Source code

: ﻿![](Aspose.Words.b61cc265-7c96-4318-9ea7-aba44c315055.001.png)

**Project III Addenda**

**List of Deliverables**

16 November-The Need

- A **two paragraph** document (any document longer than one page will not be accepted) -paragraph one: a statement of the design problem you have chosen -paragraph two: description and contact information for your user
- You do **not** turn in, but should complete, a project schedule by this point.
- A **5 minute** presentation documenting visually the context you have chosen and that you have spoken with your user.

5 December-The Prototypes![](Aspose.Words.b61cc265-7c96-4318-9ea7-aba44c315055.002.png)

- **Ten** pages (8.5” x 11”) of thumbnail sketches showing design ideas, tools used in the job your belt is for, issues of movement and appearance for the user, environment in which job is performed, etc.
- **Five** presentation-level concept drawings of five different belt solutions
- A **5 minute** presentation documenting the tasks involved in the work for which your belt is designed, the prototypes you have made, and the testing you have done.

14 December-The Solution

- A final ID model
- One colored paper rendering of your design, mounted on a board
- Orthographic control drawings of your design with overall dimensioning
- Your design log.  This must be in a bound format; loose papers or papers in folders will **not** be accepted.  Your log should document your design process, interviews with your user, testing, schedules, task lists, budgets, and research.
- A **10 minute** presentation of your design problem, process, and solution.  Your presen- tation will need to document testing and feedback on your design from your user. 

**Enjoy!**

Work instructions ::
After reading the entries above, state how many lines hold the word "will", with no text besides the number.

Solution ::
3